Чем элементарнее форма жизни, тем ниже ее чувствительность к окружающему миру. Ощущает ли боль амеба? То же относится и к душе человека — к ее состоянию. Оно может быть на уровне амебы.
Но и амеба бесконечно сложна, таинственна, если ее сопоставить с камнем или даже папоротником. И заключает в себе истоки дальнейших фантастических по богатству усложнений живой материи.
А элементарное состояние души? То самое хотя бы, в котором не чувствуют трагизма ухода из жизни старого доброго учителя только потому, что он не ощущал с достаточной остротой тончайшие оттенки современного математического мышления. Я верю в то, что и это состояние души в себе таит истоки фантастических по богатству усложнений.
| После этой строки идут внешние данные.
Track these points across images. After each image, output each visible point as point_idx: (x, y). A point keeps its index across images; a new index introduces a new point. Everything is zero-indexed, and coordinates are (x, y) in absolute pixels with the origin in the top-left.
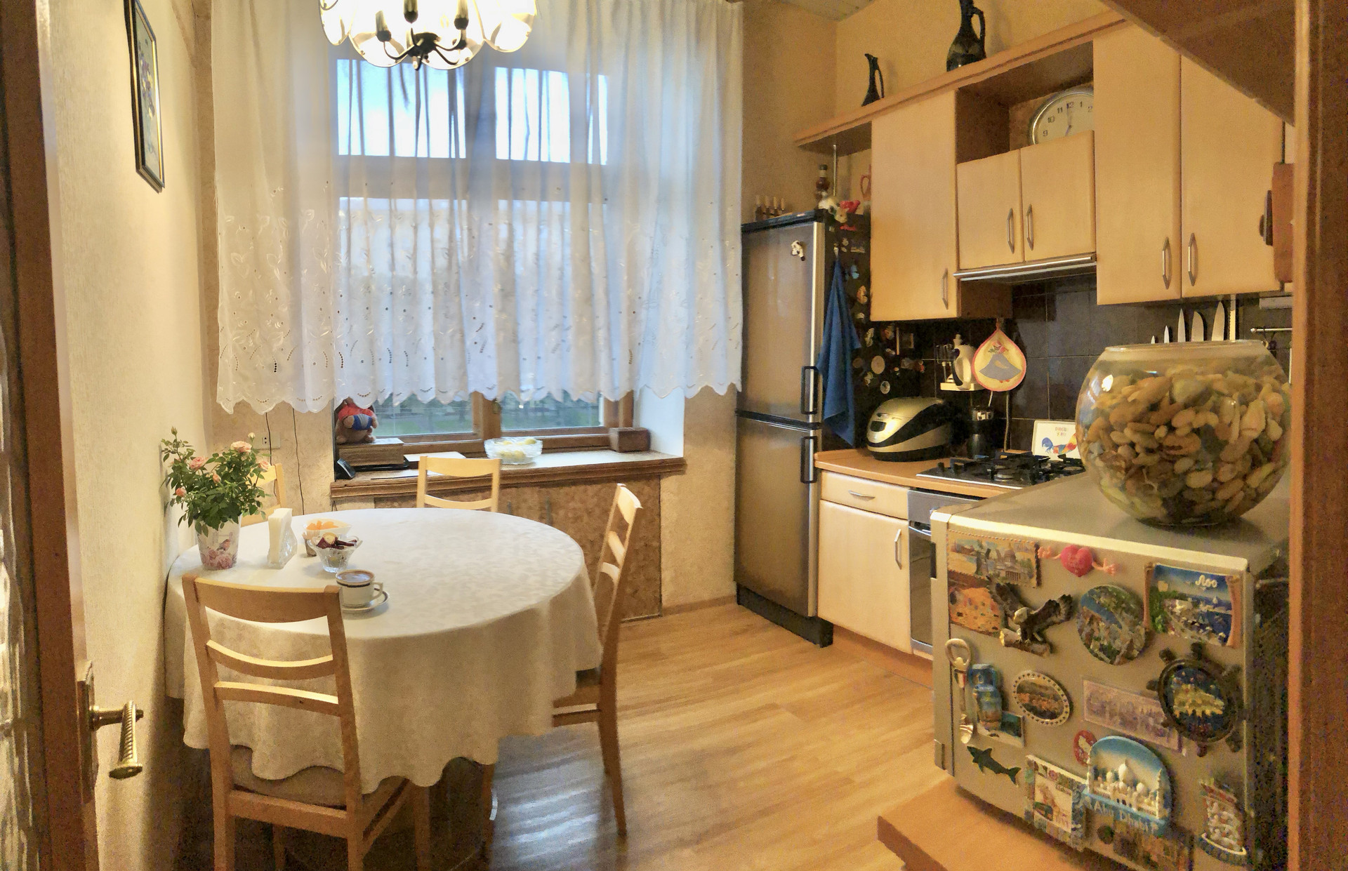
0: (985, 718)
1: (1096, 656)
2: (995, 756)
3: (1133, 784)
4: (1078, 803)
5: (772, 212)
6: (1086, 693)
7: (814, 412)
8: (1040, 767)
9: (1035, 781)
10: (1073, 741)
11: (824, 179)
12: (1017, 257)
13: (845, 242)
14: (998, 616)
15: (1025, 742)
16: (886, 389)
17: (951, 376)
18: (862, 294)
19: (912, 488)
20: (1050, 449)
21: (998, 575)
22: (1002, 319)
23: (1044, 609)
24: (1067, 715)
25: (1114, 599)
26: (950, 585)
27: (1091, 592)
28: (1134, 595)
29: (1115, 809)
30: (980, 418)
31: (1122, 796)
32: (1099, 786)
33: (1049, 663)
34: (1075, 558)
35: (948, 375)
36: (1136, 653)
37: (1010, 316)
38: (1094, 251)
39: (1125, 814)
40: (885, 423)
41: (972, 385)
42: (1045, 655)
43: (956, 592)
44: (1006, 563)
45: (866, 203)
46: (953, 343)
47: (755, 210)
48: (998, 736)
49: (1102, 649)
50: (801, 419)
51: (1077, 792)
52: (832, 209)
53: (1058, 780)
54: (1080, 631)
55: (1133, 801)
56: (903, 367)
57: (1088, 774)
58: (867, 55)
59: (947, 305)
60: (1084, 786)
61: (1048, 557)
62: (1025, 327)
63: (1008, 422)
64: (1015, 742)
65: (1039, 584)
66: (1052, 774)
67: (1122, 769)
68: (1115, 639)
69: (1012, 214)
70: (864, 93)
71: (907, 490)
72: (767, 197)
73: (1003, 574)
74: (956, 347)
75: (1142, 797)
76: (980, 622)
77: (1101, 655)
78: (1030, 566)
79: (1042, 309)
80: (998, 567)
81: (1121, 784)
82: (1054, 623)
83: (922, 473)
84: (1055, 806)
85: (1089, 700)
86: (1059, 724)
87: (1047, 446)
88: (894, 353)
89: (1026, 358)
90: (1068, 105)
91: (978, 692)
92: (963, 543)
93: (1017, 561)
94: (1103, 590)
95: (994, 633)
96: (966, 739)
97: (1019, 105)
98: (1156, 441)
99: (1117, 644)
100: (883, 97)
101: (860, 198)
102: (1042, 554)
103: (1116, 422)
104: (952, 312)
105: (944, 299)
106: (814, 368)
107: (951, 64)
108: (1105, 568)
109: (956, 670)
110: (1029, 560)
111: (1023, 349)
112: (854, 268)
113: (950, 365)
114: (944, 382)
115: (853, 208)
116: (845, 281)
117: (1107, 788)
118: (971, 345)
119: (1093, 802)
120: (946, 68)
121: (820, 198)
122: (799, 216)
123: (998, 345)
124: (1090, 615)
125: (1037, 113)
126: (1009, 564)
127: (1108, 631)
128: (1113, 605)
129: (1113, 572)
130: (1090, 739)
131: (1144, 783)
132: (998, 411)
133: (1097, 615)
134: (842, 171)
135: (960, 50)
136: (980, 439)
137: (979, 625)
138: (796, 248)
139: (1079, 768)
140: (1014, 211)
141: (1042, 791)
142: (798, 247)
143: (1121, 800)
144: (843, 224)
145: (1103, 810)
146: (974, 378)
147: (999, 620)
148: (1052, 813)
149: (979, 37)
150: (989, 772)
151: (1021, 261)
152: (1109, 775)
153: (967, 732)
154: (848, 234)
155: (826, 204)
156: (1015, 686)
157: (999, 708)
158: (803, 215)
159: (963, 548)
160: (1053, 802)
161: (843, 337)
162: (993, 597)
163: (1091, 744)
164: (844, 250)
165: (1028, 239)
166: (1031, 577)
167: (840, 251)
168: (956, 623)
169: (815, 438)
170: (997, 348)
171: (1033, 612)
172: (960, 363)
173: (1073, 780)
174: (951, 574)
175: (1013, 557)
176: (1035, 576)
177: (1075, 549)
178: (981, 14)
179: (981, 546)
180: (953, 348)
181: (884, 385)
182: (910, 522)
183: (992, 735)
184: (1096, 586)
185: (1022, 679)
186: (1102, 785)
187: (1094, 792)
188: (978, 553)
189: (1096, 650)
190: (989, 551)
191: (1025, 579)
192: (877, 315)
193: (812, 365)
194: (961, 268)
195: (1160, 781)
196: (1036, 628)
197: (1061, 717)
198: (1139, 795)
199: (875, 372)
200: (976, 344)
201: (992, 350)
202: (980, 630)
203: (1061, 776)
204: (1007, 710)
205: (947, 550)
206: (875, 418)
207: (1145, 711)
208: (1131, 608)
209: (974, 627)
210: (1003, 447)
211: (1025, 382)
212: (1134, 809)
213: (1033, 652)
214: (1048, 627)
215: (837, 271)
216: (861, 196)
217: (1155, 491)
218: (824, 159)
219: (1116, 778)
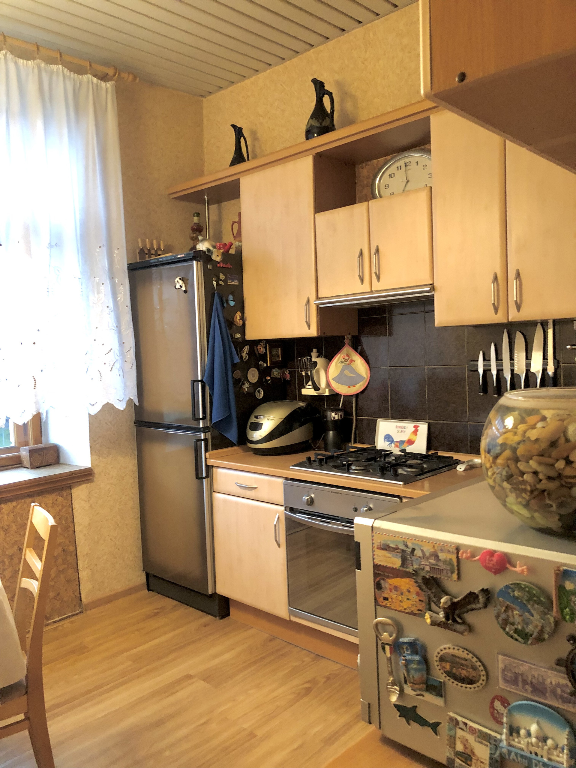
0: (412, 681)
1: (512, 637)
2: (420, 712)
3: (544, 740)
4: (494, 754)
5: (153, 252)
6: (501, 666)
7: (204, 418)
8: (461, 723)
9: (456, 733)
10: (489, 704)
11: (197, 224)
12: (366, 288)
13: (222, 277)
14: (422, 601)
15: (445, 702)
16: (260, 395)
17: (310, 383)
18: (238, 318)
19: (286, 479)
20: (391, 443)
21: (423, 569)
22: (350, 337)
23: (464, 599)
24: (484, 683)
25: (526, 594)
26: (376, 575)
27: (507, 587)
28: (544, 592)
29: (530, 760)
30: (334, 418)
31: (534, 749)
32: (514, 740)
33: (467, 640)
34: (492, 560)
35: (307, 382)
36: (546, 636)
37: (356, 333)
38: (431, 283)
39: (537, 763)
40: (262, 424)
41: (327, 390)
42: (466, 633)
43: (382, 581)
44: (431, 561)
45: (237, 244)
46: (311, 356)
47: (138, 251)
48: (423, 696)
49: (516, 631)
50: (192, 424)
51: (494, 745)
52: (209, 250)
53: (477, 734)
54: (497, 617)
55: (545, 754)
56: (272, 376)
57: (505, 730)
58: (233, 126)
59: (309, 326)
60: (501, 741)
61: (467, 558)
62: (366, 341)
63: (354, 421)
64: (439, 701)
65: (459, 578)
66: (472, 731)
67: (534, 728)
68: (527, 624)
69: (361, 254)
70: (230, 155)
71: (281, 481)
72: (147, 240)
73: (427, 568)
74: (313, 359)
75: (552, 750)
76: (406, 605)
77: (516, 636)
78: (452, 565)
79: (383, 327)
80: (423, 563)
81: (534, 740)
82: (473, 610)
83: (293, 466)
84: (474, 754)
85: (503, 671)
86: (477, 689)
87: (388, 441)
88: (265, 365)
89: (369, 366)
90: (406, 164)
91: (406, 660)
92: (389, 542)
93: (440, 560)
94: (518, 586)
95: (420, 614)
96: (394, 699)
97: (364, 165)
98: (557, 471)
99: (530, 629)
100: (248, 160)
101: (232, 239)
102: (463, 556)
103: (523, 455)
104: (313, 332)
105: (306, 322)
106: (201, 381)
107: (309, 134)
108: (518, 569)
109: (383, 643)
110: (451, 559)
111: (367, 361)
112: (231, 297)
113: (309, 374)
114: (304, 388)
115: (227, 248)
116: (224, 307)
117: (521, 743)
118: (325, 357)
119: (510, 752)
120: (305, 138)
121: (196, 240)
122: (179, 256)
123: (347, 358)
124: (506, 605)
125: (380, 170)
126: (433, 562)
127: (522, 618)
128: (526, 598)
129: (526, 573)
130: (505, 702)
131: (553, 739)
132: (346, 411)
133: (512, 605)
134: (213, 217)
135: (315, 123)
136: (334, 434)
137: (405, 607)
138: (179, 283)
139: (496, 726)
140: (363, 251)
141: (462, 742)
142: (181, 282)
143: (533, 752)
144: (219, 263)
145: (517, 759)
146: (328, 385)
147: (424, 604)
148: (471, 761)
149: (329, 112)
150: (415, 725)
151: (369, 291)
152: (523, 732)
153: (394, 692)
154: (223, 270)
155: (202, 246)
156: (437, 656)
157: (424, 673)
158: (183, 256)
159: (389, 547)
160: (472, 751)
161: (225, 353)
162: (419, 586)
163: (505, 707)
164: (221, 283)
165: (376, 273)
166: (452, 572)
167: (218, 284)
168: (380, 606)
169: (206, 440)
170: (346, 360)
171: (455, 600)
172: (318, 372)
173: (490, 735)
174: (376, 567)
175: (436, 556)
176: (456, 572)
177: (492, 553)
178: (330, 94)
179: (407, 546)
180: (311, 359)
181: (259, 392)
182: (286, 508)
183: (417, 695)
184: (510, 583)
185: (444, 651)
186: (516, 740)
187: (510, 745)
188: (403, 551)
189: (511, 632)
190: (413, 550)
191: (447, 574)
192: (250, 335)
193: (199, 379)
194: (320, 296)
195: (567, 739)
196: (457, 612)
197: (478, 684)
198: (549, 749)
199: (251, 381)
200: (329, 357)
201: (342, 362)
202: (406, 611)
203: (480, 731)
204: (429, 675)
205: (373, 548)
206: (253, 420)
207: (554, 683)
208: (541, 601)
209: (400, 609)
210: (351, 442)
211: (368, 388)
212: (545, 760)
213: (455, 631)
214: (467, 612)
215: (216, 299)
216: (232, 237)
217: (554, 508)
218: (197, 207)
219: (529, 734)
И если бы не верил, то не стал бы и писать этой книги.
Наивная и чистосердечная, как сам Андерсен, мудрость истории о Бузинной Матушке в том и состоит, что в ней обрисована первая ступенька узнавания человека человеком: суметь почувствовать драму (в первоначальном смысле этого слова: действие) чужой жизни, за которой драма поколения, драма века.
И первая ступенька требует труда души, о котором я писал, напоминая читателя возвышенные строки Н. Заболоцкого, — что же говорить о дальнейших, более высоких и опасных ступенях, похожих на уступы, вырубленные в скале! Поднимаясь по ним, мы понимаем все отчетливее то совершенно особенное, единственное,что несет в себе этотчеловек.
(Михаил Михайлович Пришвин рассказал однажды, как весной во время большого половодья увидел на льдине, быстро плывущей по реке… мышь. Серые бусинки ее были широко раскрыты, она озиралась беспомощно, а льдину быстро несло, заливало водой. И Пришвин, всматриваясь с тем глубоким чувством, которое он сам называл «родственным вниманием», в эту несчастную уплывающую мышь, запоминая ее до мельчайших подробностей, вдруг с болью подумал, что уже никогда, ни через сто, ни через тысячу, ни через сто тысяч лет в мире не будет мыши такой точно, как эта. То была боль человека, остро понимающего ценность жизни и в большом, и в малом, и в архималом, боль, насыщенная, по-моему, несмотря на личную мою антипатию к мышам, великой этической красотой.)